▶ What the task requires
From the entries below, copy each line in which the word "Left" occurs.

───── Task inputs ─────

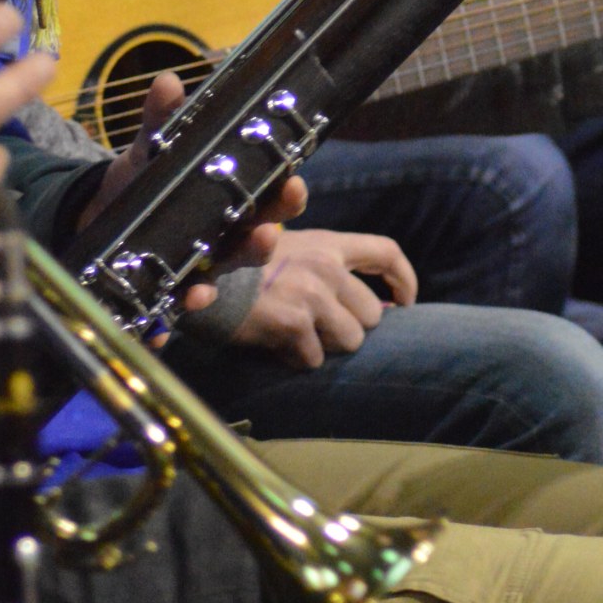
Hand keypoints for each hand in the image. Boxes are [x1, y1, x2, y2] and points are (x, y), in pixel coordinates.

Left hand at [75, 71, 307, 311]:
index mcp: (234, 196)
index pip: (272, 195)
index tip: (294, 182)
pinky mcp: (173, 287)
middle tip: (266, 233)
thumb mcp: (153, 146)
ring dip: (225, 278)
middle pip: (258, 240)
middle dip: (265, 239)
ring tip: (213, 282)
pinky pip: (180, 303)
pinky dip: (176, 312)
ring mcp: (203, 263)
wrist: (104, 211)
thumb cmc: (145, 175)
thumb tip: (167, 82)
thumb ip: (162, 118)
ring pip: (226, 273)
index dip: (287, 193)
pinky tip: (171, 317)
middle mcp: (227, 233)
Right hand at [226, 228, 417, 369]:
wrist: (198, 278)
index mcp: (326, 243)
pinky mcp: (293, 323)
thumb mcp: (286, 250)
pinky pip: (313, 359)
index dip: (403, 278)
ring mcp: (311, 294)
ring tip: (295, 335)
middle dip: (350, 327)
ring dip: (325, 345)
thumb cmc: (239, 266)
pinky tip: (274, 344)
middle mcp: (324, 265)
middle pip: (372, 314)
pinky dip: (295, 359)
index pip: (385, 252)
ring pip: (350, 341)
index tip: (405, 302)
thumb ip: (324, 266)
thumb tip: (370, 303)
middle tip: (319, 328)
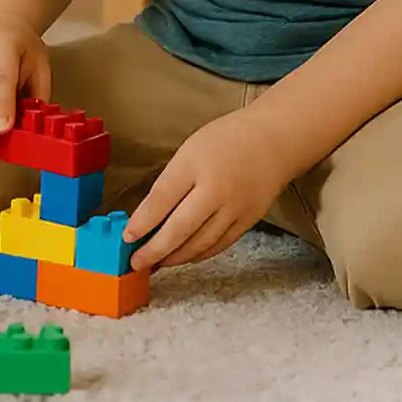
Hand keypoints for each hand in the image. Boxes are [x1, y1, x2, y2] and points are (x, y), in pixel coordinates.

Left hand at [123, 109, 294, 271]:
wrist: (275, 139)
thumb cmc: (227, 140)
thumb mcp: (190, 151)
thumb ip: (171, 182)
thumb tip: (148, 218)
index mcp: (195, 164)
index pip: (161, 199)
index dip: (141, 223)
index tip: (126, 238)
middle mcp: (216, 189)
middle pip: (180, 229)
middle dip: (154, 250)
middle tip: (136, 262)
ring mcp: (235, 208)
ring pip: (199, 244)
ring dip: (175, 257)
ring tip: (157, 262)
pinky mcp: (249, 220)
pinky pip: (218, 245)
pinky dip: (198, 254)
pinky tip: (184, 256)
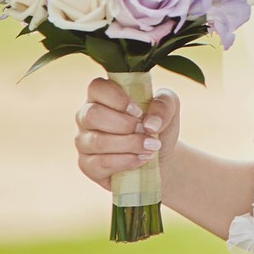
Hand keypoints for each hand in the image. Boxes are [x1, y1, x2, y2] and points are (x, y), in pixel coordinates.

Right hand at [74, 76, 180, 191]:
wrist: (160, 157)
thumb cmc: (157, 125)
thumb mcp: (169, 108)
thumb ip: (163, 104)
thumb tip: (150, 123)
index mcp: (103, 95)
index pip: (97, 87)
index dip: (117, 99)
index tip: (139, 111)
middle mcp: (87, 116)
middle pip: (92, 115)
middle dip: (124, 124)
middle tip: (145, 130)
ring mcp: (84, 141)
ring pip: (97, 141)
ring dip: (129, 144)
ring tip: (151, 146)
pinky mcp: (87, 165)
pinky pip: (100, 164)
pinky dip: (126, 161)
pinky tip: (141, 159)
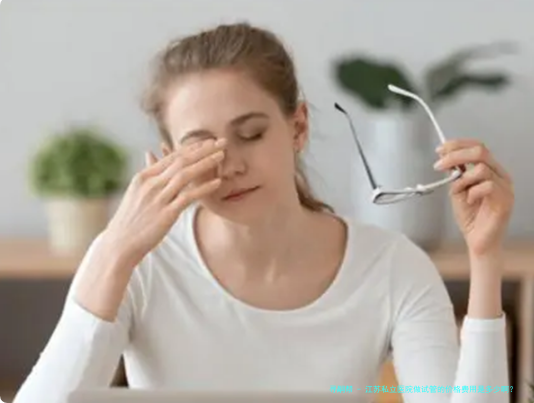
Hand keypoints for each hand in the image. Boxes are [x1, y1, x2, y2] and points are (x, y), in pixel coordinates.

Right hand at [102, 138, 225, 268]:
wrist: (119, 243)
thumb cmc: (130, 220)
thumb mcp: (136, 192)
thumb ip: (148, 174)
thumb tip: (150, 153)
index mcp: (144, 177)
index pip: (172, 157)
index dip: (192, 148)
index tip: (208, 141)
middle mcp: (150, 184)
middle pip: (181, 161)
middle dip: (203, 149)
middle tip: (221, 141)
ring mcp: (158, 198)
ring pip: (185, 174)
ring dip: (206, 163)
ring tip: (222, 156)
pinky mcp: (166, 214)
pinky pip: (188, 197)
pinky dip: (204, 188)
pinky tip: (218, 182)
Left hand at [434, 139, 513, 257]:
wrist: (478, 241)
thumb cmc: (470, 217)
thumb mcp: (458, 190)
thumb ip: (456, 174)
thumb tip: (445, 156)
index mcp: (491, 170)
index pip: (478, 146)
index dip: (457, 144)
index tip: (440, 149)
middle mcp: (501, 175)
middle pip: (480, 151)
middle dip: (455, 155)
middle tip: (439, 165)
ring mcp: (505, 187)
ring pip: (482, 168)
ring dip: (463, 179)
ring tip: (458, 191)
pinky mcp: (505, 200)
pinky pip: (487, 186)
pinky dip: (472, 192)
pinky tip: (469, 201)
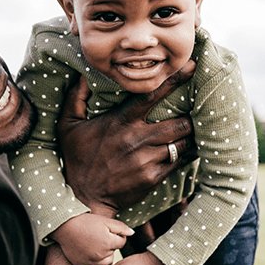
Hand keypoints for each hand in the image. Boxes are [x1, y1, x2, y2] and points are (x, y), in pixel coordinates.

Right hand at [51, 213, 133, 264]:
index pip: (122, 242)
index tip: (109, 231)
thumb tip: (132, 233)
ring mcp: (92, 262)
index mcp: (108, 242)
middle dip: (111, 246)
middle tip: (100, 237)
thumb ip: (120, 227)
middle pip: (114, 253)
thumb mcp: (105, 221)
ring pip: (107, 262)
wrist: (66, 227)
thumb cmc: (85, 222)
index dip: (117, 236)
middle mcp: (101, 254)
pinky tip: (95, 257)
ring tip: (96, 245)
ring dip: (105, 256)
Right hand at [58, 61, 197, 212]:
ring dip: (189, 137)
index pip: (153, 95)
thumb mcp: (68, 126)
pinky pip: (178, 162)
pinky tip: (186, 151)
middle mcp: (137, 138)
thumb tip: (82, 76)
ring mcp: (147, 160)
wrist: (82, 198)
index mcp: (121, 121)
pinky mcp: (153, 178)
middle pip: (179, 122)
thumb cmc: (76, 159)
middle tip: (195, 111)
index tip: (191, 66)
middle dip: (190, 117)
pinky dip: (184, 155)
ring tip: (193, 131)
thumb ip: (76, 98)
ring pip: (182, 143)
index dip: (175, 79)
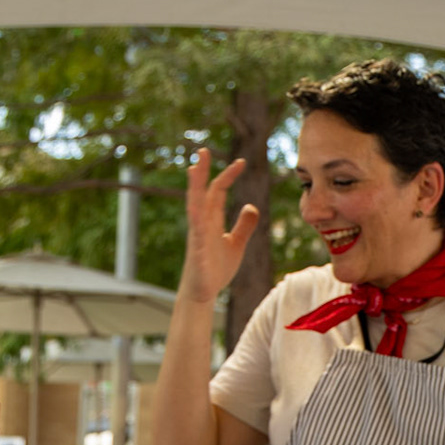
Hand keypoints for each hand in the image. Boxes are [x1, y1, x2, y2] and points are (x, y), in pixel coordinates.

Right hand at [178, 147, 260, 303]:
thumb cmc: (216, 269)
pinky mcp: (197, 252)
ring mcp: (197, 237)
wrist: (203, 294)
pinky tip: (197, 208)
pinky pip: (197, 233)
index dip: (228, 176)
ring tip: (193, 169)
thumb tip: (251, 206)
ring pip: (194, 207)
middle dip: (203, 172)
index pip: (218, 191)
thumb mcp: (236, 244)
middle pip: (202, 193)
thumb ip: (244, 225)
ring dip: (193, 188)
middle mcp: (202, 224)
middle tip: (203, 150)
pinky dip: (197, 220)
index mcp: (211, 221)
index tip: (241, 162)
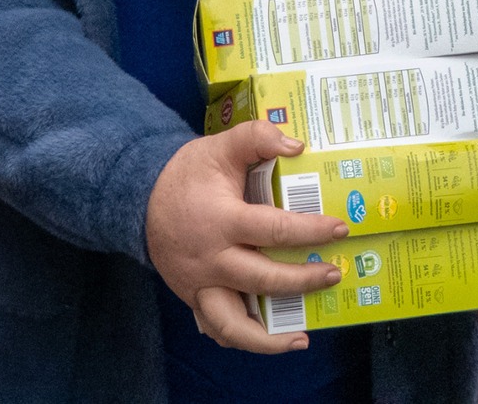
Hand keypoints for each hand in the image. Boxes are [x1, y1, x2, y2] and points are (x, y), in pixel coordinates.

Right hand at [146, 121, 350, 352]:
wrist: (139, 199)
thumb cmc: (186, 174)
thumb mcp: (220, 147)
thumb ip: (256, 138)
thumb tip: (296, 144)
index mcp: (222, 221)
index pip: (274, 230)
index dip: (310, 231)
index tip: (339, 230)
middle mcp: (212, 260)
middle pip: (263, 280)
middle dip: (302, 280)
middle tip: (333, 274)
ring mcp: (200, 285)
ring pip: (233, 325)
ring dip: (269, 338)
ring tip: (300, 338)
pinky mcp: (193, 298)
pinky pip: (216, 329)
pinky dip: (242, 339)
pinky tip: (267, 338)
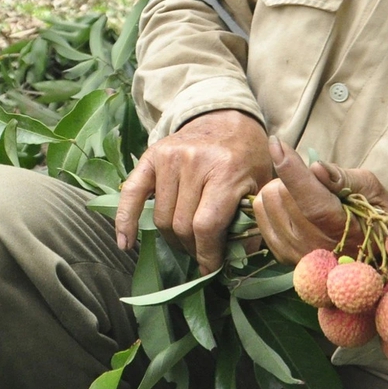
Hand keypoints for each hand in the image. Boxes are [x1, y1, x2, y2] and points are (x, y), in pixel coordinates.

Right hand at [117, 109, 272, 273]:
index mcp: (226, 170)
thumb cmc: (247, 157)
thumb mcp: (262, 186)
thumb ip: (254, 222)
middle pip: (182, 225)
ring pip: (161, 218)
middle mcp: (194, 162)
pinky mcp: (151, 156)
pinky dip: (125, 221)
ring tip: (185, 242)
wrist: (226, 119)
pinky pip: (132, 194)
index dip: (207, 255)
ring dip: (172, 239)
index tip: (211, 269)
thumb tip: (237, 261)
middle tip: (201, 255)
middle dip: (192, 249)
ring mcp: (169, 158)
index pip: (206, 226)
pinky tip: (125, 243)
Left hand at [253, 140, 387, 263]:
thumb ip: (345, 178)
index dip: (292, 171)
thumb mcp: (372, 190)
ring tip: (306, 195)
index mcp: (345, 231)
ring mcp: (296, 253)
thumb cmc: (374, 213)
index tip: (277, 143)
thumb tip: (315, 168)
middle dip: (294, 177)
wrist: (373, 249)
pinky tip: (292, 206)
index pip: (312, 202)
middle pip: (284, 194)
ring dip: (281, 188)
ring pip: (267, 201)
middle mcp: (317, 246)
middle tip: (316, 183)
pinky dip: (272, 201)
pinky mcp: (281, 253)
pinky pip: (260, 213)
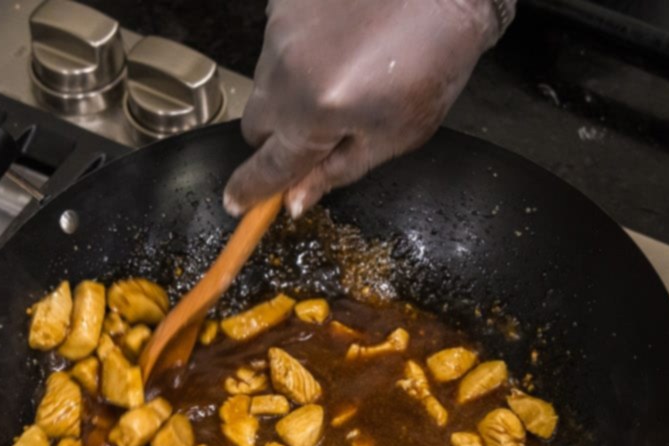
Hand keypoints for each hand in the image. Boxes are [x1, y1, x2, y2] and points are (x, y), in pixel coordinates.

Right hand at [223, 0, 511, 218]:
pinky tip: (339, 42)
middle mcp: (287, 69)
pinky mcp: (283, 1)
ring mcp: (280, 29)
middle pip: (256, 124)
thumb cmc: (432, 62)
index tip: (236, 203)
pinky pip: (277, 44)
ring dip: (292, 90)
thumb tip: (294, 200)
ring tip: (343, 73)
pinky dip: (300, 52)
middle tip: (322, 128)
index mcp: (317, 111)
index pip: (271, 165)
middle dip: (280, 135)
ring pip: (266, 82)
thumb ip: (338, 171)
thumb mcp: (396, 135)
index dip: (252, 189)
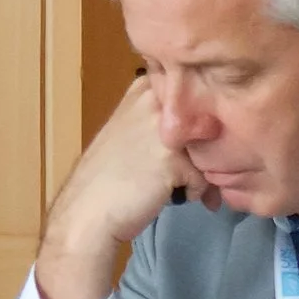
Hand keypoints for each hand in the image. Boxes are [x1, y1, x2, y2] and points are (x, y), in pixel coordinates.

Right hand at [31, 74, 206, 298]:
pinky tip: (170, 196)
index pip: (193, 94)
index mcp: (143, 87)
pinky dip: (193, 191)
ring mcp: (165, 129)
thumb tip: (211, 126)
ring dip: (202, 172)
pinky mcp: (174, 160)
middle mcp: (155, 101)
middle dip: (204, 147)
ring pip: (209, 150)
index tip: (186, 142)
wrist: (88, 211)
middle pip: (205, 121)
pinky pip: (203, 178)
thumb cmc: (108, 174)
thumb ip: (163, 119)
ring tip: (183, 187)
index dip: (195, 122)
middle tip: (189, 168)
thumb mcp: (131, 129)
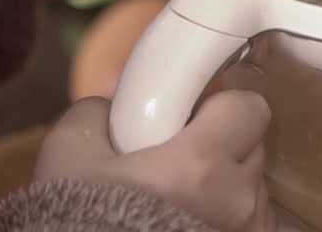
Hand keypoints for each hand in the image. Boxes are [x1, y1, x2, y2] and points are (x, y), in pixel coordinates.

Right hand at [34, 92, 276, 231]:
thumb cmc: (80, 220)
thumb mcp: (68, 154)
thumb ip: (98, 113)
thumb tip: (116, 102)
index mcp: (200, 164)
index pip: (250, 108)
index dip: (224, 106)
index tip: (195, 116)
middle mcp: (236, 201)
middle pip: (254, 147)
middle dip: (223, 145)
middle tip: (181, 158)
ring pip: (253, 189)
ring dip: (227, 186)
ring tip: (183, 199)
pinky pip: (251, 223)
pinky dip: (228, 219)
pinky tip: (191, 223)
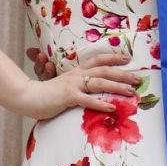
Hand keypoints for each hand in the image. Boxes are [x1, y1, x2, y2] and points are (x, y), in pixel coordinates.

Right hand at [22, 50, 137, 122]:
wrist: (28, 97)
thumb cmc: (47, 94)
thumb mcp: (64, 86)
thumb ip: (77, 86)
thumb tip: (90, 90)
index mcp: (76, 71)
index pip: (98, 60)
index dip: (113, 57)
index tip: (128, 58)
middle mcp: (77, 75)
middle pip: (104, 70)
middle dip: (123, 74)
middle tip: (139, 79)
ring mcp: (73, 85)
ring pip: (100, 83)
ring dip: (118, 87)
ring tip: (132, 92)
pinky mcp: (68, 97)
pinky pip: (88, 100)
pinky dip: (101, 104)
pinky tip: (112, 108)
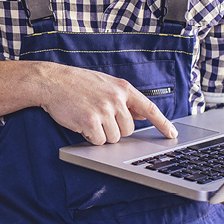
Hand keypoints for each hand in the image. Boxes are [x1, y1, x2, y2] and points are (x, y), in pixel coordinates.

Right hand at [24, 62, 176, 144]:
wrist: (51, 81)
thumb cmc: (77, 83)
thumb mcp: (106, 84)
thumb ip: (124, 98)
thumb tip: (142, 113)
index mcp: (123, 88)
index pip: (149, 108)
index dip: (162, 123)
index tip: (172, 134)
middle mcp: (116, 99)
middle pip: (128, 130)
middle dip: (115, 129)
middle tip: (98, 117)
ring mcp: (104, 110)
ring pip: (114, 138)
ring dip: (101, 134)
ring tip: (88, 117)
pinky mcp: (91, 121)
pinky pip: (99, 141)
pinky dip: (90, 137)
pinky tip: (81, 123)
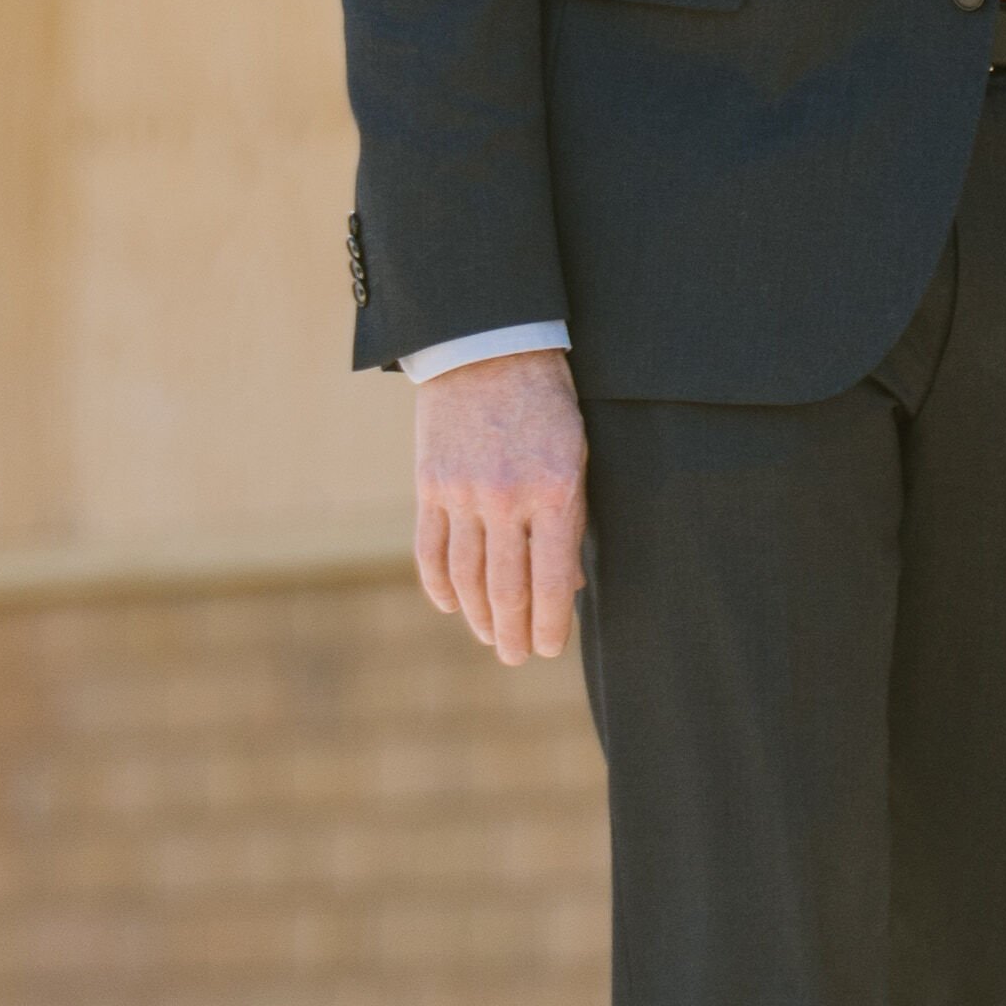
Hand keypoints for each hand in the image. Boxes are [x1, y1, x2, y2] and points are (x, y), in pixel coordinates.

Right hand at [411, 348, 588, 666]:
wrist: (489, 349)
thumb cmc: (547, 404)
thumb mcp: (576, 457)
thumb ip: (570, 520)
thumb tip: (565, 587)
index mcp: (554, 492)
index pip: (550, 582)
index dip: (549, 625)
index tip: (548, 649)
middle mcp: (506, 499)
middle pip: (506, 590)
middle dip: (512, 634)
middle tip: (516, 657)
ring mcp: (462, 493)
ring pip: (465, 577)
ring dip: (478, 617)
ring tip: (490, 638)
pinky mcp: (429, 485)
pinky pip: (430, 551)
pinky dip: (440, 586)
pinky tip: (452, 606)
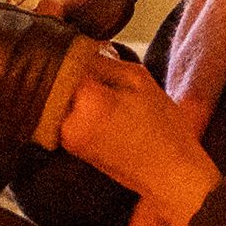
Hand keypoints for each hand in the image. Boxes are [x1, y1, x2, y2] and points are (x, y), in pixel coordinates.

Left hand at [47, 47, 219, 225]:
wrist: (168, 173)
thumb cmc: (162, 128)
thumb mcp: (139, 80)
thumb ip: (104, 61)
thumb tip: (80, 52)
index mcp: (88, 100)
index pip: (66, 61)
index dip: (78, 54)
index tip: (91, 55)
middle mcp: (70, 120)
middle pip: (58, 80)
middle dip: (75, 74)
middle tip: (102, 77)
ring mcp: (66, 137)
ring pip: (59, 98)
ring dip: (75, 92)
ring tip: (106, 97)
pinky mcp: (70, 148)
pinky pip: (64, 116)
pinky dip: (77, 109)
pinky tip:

─────

▶ Answer below
Left hand at [75, 71, 307, 311]:
Left hand at [123, 109, 294, 271]:
Left hand at [434, 139, 513, 257]:
Left hand at [253, 140, 387, 263]:
Left hand at [47, 47, 219, 225]:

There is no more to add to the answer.